DeSantis slams Manhattan DA in first remarks on potential Trump indictment
Florida Gov. Ron DeSantis (R) weighed in Monday on former President Trump’s possible criminal indictment in New York, breaking a two-day silence on Trump’s claim that he will be arrested this week.
Asked about the rumored indictment during an event, DeSantis lambasted Manhattan District Attorney Alvin Bragg, whose office is investigating hush money paid to a porn star on Trump’s behalf during his 2016 campaign, calling him a “Soros-funded prosecutor” and accusing him of “weaponizing” his office.
“I’ve seen rumors swirl. I have not seen any facts yet, and so I don’t know what’s going to happen,” said DeSantis, a likely 2024 Republican presidential hopeful. “But I do know this: The Manhattan district attorney is a Soros-funded prosecutor and so he, like other Soros-funded prosecutors, they weaponize their office to impose a political agenda on society at the expense of the rule of law and public safety.”
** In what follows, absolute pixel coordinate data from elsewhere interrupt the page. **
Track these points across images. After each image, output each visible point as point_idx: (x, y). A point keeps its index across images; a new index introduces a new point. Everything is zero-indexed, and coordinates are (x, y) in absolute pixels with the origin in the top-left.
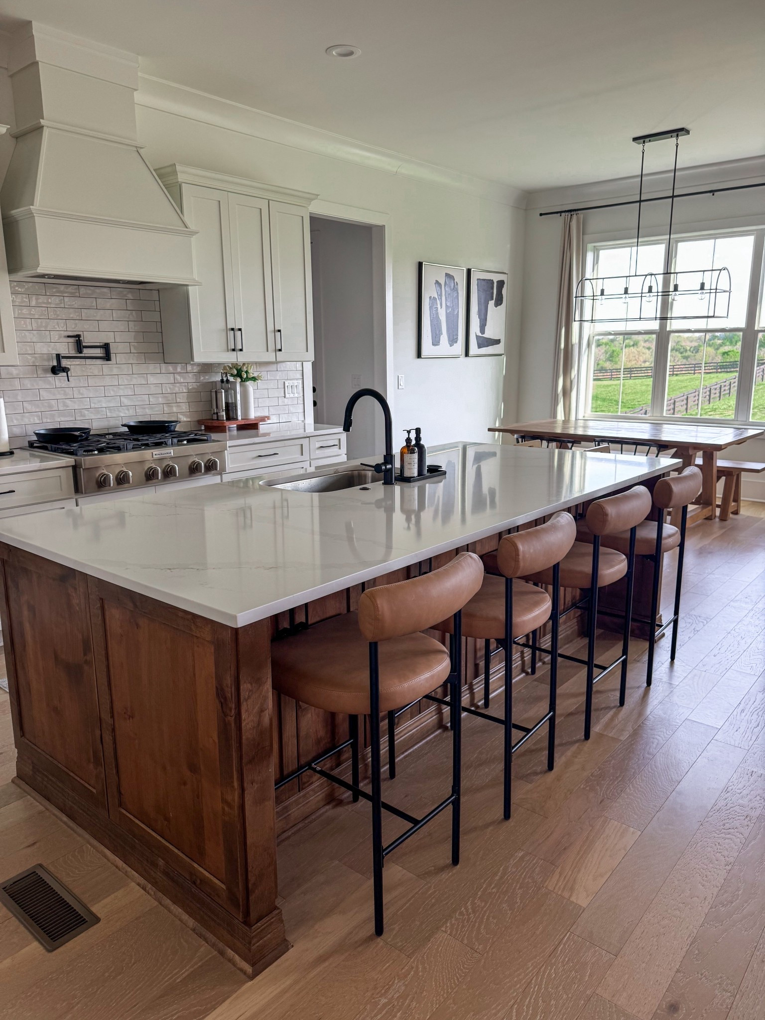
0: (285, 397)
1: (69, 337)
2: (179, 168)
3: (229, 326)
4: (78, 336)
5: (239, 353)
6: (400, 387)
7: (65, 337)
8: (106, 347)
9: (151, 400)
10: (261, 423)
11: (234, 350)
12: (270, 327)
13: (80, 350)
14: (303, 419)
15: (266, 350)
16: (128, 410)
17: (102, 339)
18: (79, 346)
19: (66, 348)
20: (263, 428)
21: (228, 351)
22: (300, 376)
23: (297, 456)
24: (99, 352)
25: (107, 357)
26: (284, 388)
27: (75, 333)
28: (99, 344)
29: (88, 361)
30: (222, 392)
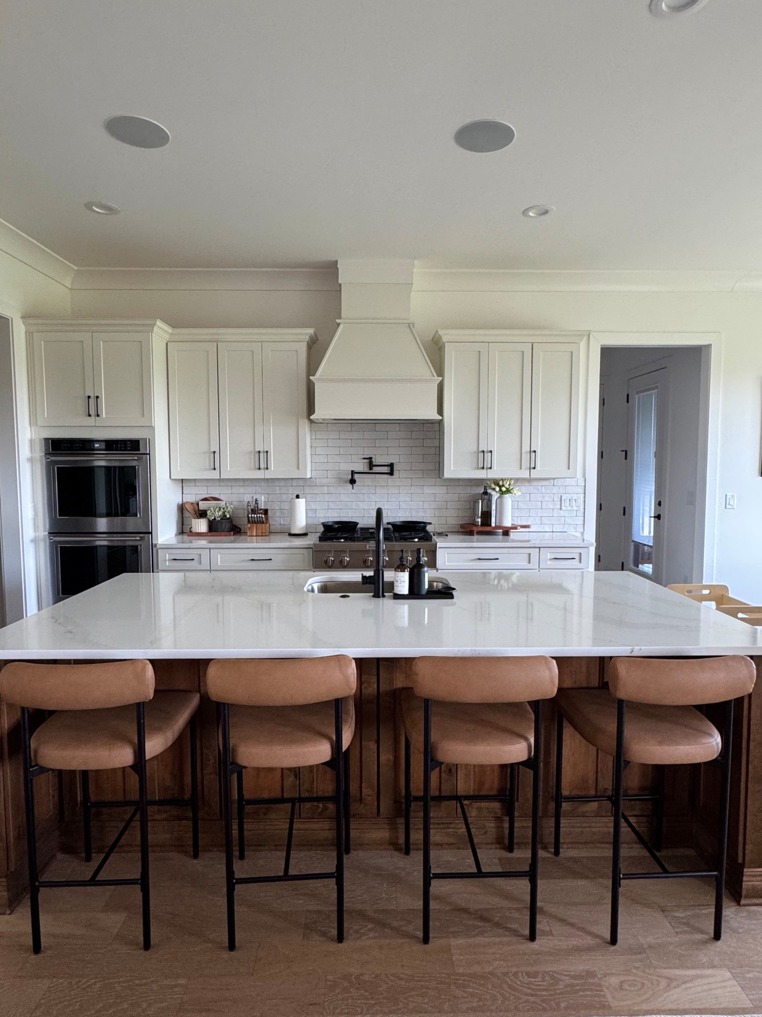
0: (561, 509)
1: (364, 459)
2: (441, 332)
3: (481, 449)
4: (371, 458)
5: (489, 470)
6: (728, 506)
7: (361, 459)
8: (391, 466)
9: (425, 505)
10: (511, 531)
11: (483, 468)
12: (526, 448)
13: (371, 468)
14: (583, 531)
15: (519, 468)
16: (405, 512)
17: (388, 461)
18: (371, 465)
19: (361, 466)
20: (513, 535)
21: (478, 469)
22: (581, 490)
23: (524, 564)
24: (386, 469)
25: (391, 473)
26: (561, 501)
27: (368, 457)
28: (386, 464)
29: (377, 476)
30: (479, 502)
DeSantis didn’t mention Trump by name, choosing instead to grill Bragg over his approach to crime in New York City, though he drew a laugh from the audience when he quipped that he doesn’t “know what goes into paying hush money to a porn star to secure silence over some type of alleged affair.”
“But what I can speak to is if you have a prosecutor, who is ignoring crimes happening every single day in his jurisdiction, and he chooses to go back many, many years ago to try to use something about porn star hush-money payments, that’s an example of pursuing a political agenda and weaponizing the office,” he said.
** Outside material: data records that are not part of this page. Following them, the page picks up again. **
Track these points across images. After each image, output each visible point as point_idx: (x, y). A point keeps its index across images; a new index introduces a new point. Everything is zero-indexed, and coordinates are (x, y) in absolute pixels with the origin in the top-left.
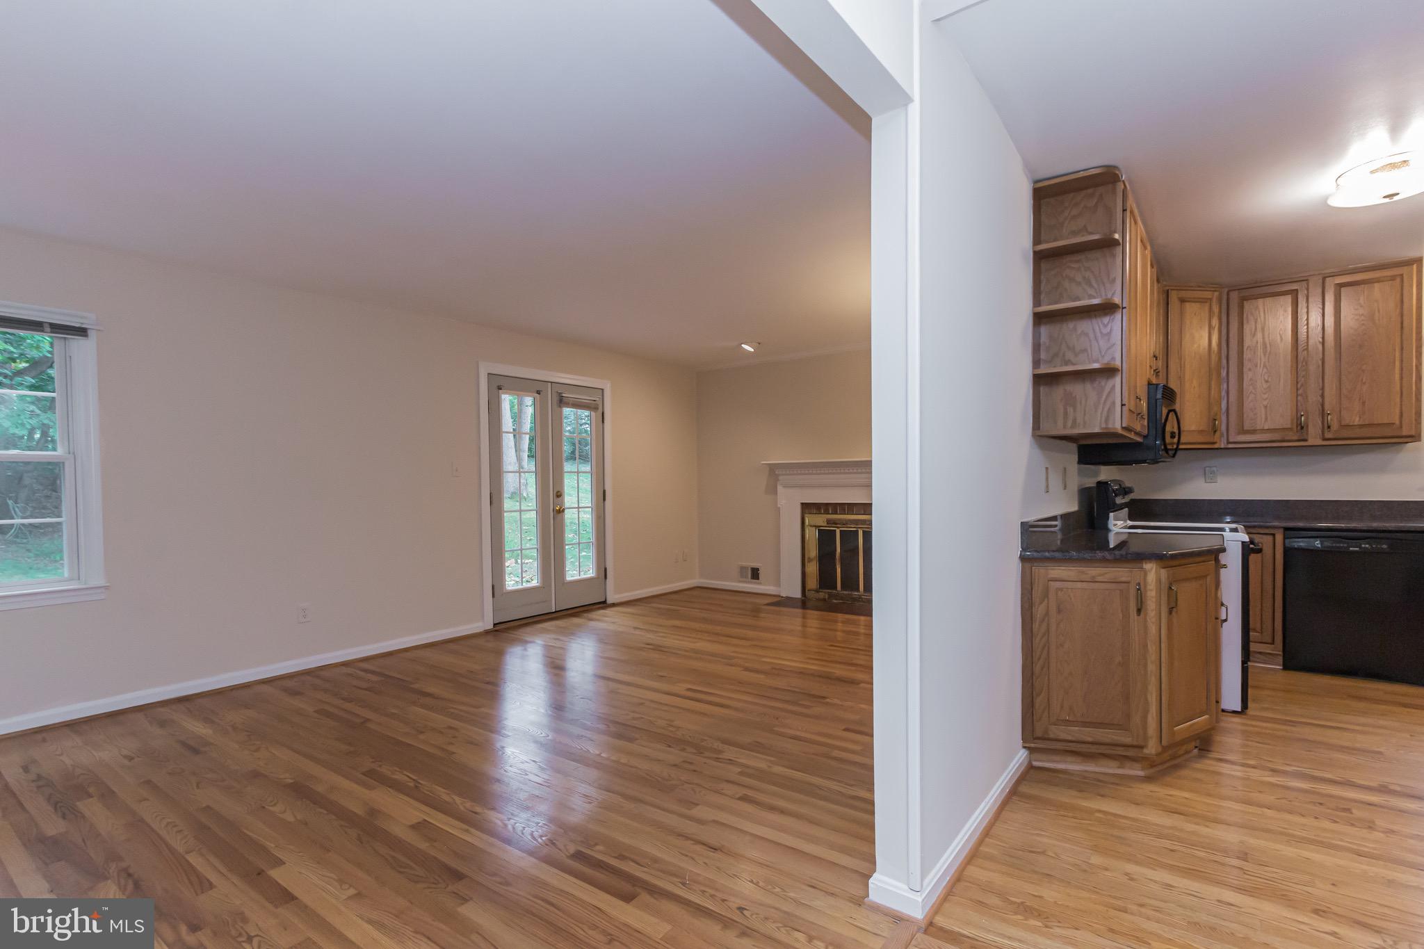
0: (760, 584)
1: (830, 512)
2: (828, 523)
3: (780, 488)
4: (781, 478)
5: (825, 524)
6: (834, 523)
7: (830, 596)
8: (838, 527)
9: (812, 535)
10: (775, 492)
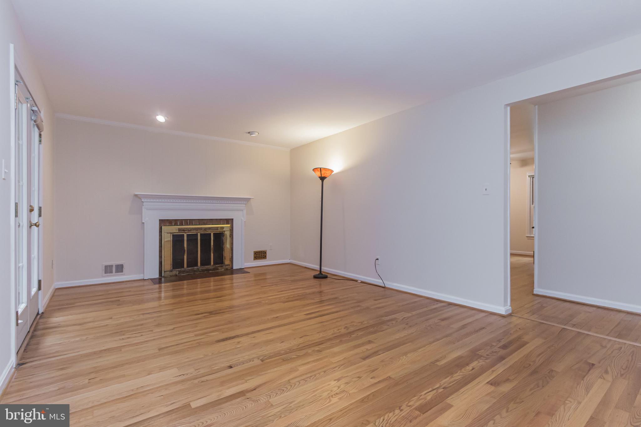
0: (124, 275)
1: (178, 224)
2: (179, 231)
3: (144, 211)
4: (144, 204)
5: (177, 231)
6: (184, 230)
7: (180, 272)
8: (185, 233)
9: (167, 238)
10: (141, 214)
Still, DeSantis also noted that his office would not be involved in the case “in any way,” signaling that he has no plans to help Trump fight extradition to New York should he face charges.
The remarks were DeSantis’s first on the potential indictment since Trump claimed in a Saturday post on his social media site that he would be arrested on Tuesday and urged his supporters to protest any possible criminal charges against him.
DeSantis’s initial silence on the matter kicked off a pressure campaign by Trump’s allies, who raised questions about why the Florida governor hadn’t chimed in on the former president’s claims.
Other current and prospective Republican presidential candidates, including former Vice President Mike Pence and entrepreneur Vivek Ramaswamy, came out in defense of Trump over the weekend, casting Bragg’s investigation as politically motivated.
Ramaswamy specifically sought to pressure DeSantis and former U.S. Ambassador to the United Nations Nikki Haley, one of the few declared Republican presidential candidates, to condemn Bragg’s “political persecution through prosecution” of Trump.